> [Given passage]
───
Margaux Meyer →Then we fall

March 21st - June 1st, 2024

Galerie Derouillon, Hôtel Cromot du Bourg

Only by appointment


For her first solo exhibition at Galerie Derouillon, Margaux Meyer presents a series of new paintings at Hôtel Cromot du Bourg.
Only by appointment

Margaux Meyer (born in 1998 in Suresnes) graduated from the Beaux-Arts de Paris in 2022, from Tim Eitel’s studio.

Recent exhibitions: ‘’Everybody flies’’ (solo), DS Galerie, Paris (2023); ‘’Souvent le soleil plonge’’ (solo), POCTB, Orléans (2023); ‘’Sous la régulation du coeur’’ (solo), Galerie Chloé Salgado, Paris (2023); ‘’APT.237 ‘’, 3537, Paris (2023); ‘’LONG MEYER MINIERO PIARD’’, Cabinet Studiolo, Milan (2023); ‘’Something in the air’’, POUSH, Clichy (2022).

“Colour, like a hormone, acts across, embarrasses, seduces. It stimulates the juicy interval in which emotion and sentiment twist.” Lisa Robertson*

When I saw the first blues appear on Margaux Meyer’s canvases, I was immediately drawn in. They plunged me into a reverie from which I was torn almost immediately. This melancholy blue was reminiscent of Derek Jarman’s sublime Blue, of rain, of the azure sky, of Maggie Nelson’s fragments of Bluets poured out like tears, of the ocean, of Frida Kahlo’s blue house, of the Virgin’s cloak, of Andy Warhol’s erotic Blue Movie, to Francis Bacon’s gushing waters...

For Margaux Meyer, as for Maggie Nelson, blue is a “spell”, a state of mind more than just a color. It summons us, charms us, appeals to our visceral sensations. Meyer’s painting is deeply embodied, born from the guts and reaching out to the viewer’s body. The body is always at the origin of the compositions, as a pretext to let us plunge into the blue flesh of the painting.

The blues carried me along with them. Sliding, quickly, more slowly, then faster and faster. Sliding along surfaces, between layers, thicknesses and glazes. “Then we fall”.
───
> [Required task] Please copy the text on the Margaux Meyer exhibition word for word, between "March 21st - June" and "POUSH, Clichy (2022).", inclusive.
───
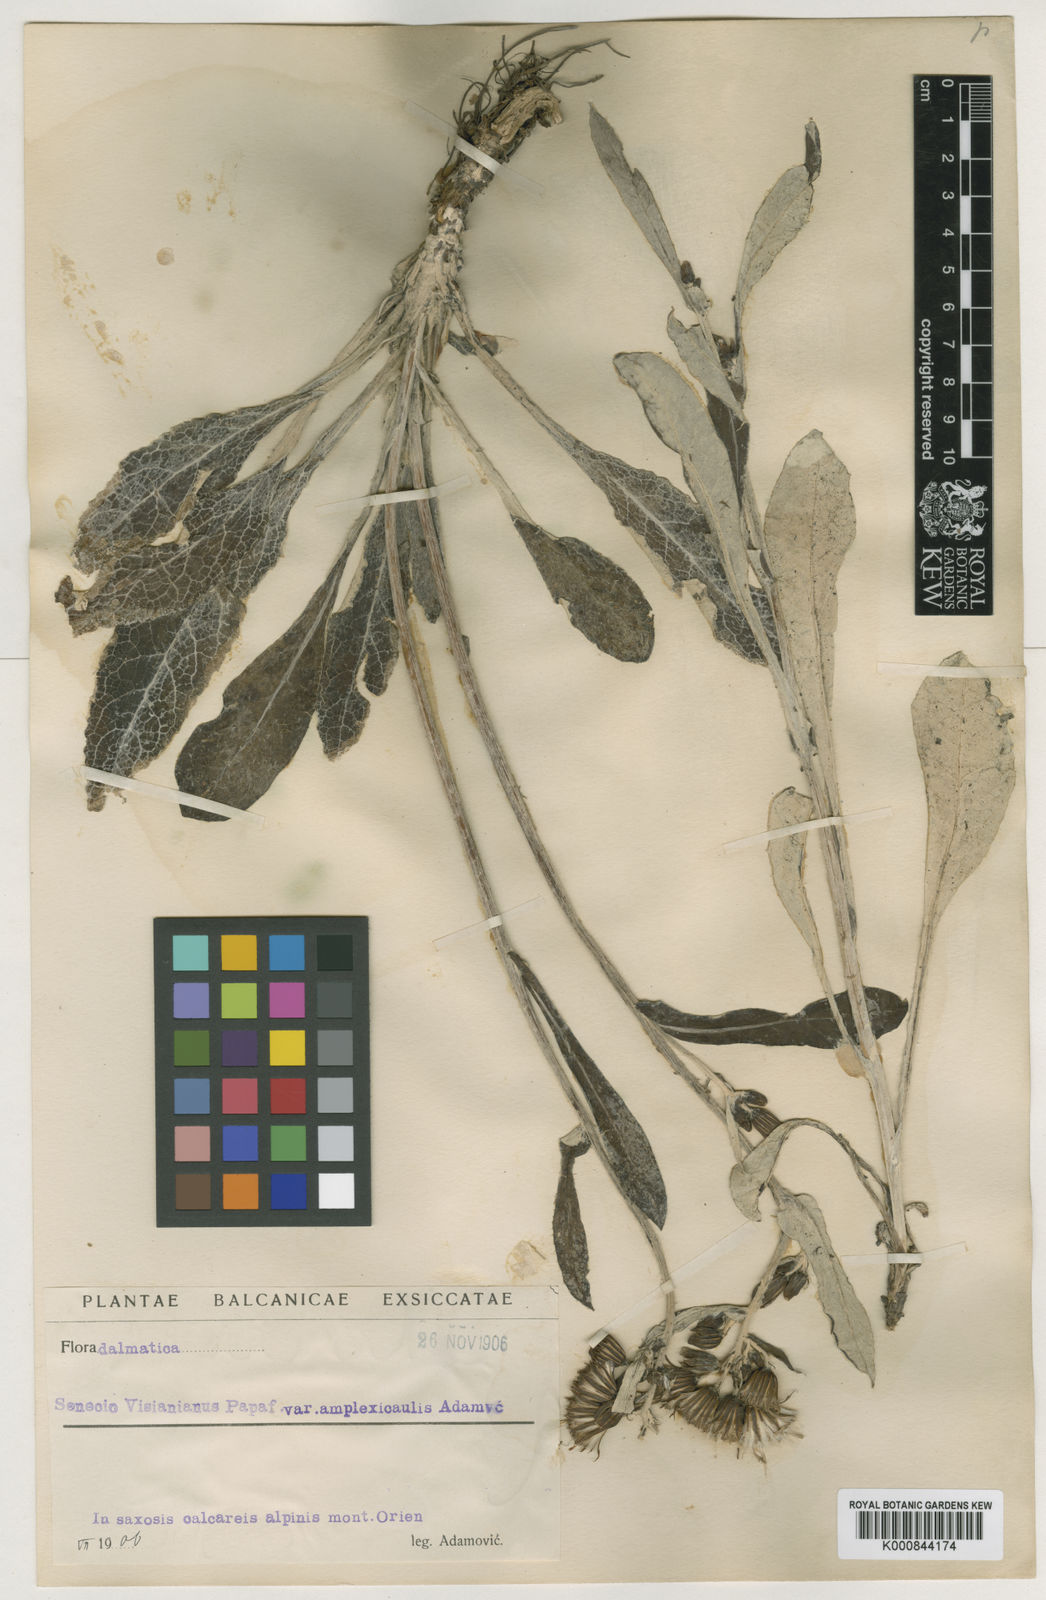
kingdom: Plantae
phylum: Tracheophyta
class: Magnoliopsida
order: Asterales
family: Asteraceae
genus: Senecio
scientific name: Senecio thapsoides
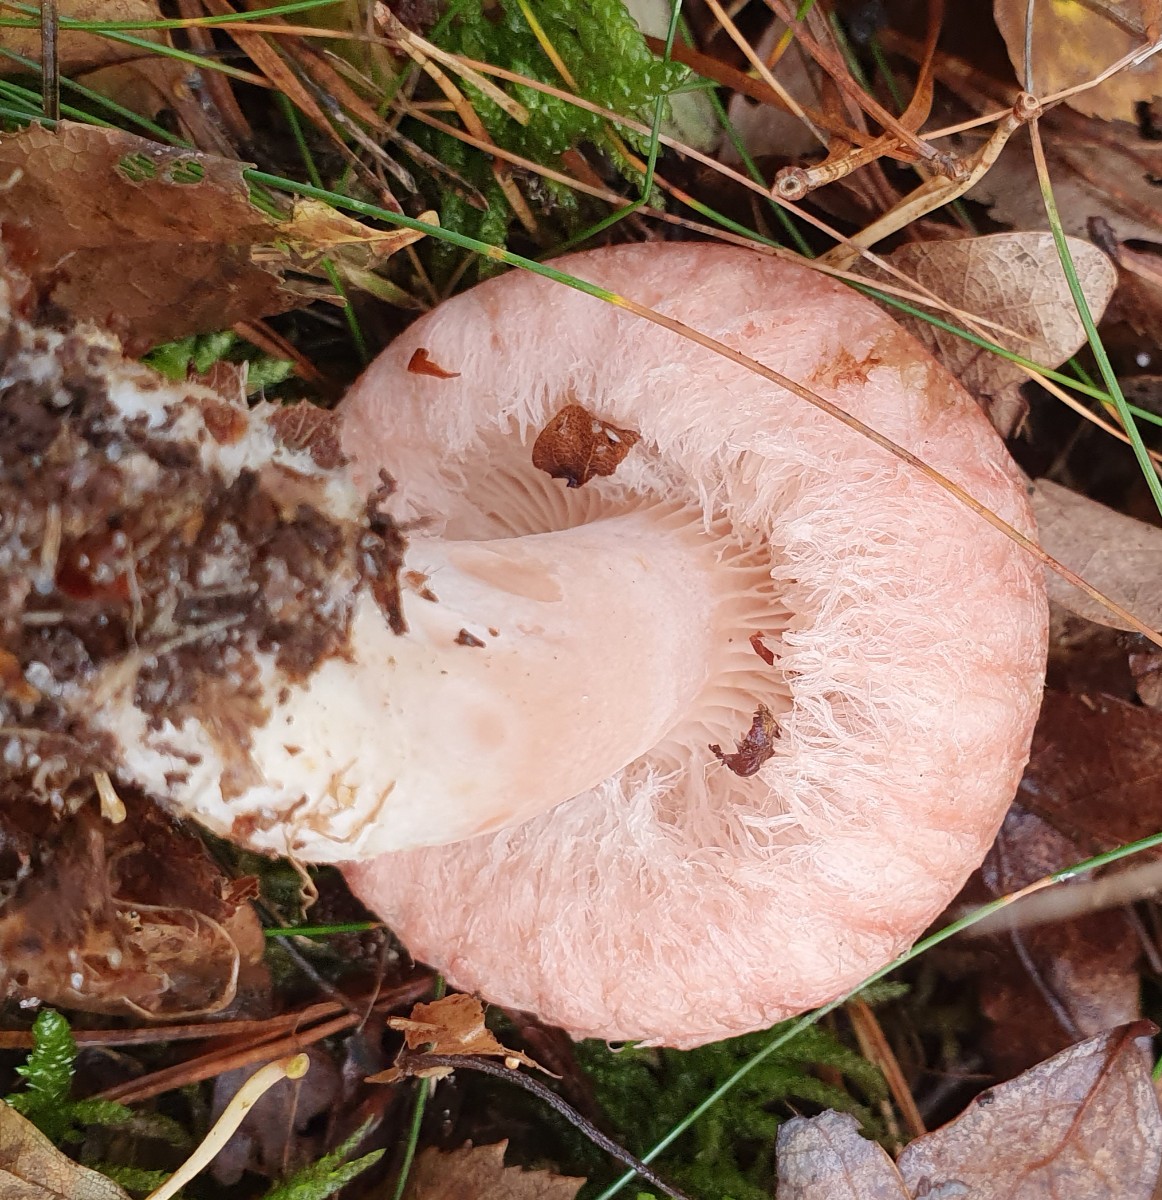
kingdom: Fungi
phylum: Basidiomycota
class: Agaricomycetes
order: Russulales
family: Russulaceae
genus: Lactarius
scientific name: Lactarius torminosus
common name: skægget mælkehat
───
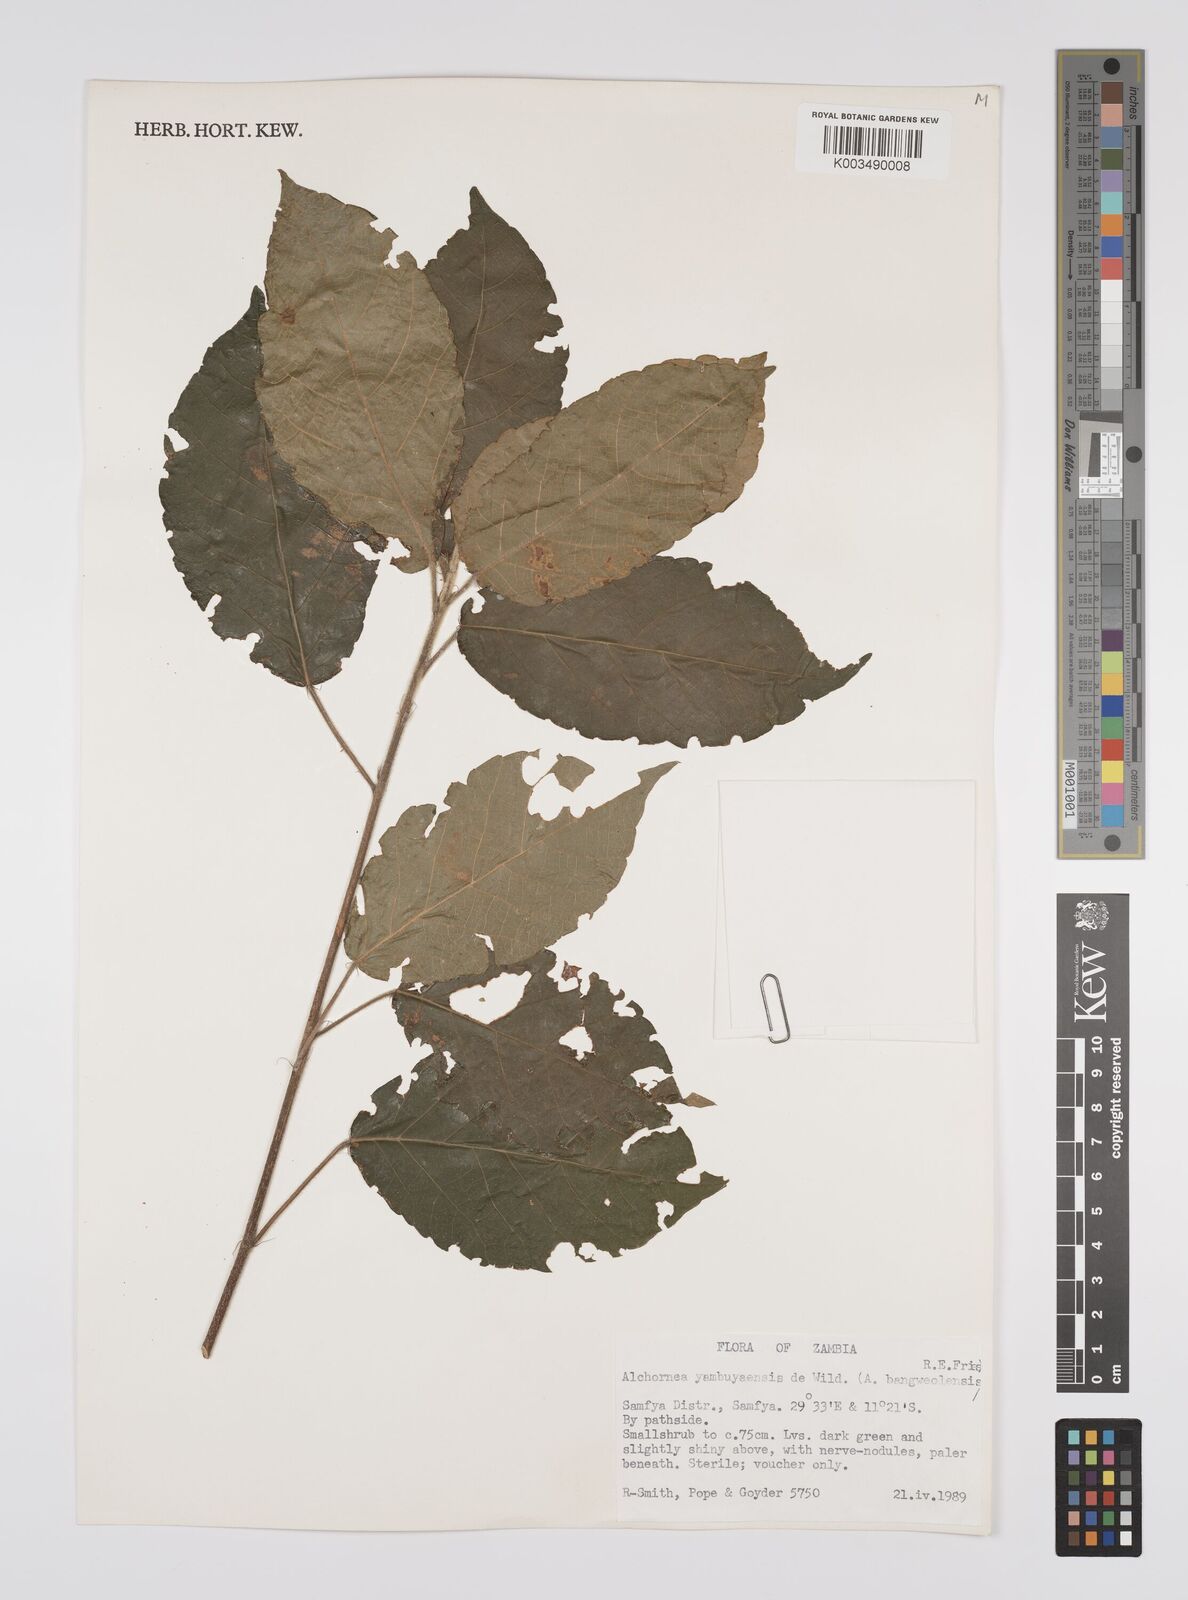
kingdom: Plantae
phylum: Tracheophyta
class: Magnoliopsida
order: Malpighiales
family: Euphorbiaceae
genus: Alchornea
───
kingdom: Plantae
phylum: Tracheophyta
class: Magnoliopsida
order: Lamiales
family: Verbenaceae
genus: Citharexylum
───
> [Output for this task]
March 21st - June 1st, 2024

Galerie Derouillon, Hôtel Cromot du Bourg

Only by appointment


For her first solo exhibition at Galerie Derouillon, Margaux Meyer presents a series of new paintings at Hôtel Cromot du Bourg.
Only by appointment

Margaux Meyer (born in 1998 in Suresnes) graduated from the Beaux-Arts de Paris in 2022, from Tim Eitel’s studio.

Recent exhibitions: ‘’Everybody flies’’ (solo), DS Galerie, Paris (2023); ‘’Souvent le soleil plonge’’ (solo), POCTB, Orléans (2023); ‘’Sous la régulation du coeur’’ (solo), Galerie Chloé Salgado, Paris (2023); ‘’APT.237 ‘’, 3537, Paris (2023); ‘’LONG MEYER MINIERO PIARD’’, Cabinet Studiolo, Milan (2023); ‘’Something in the air’’, POUSH, Clichy (2022).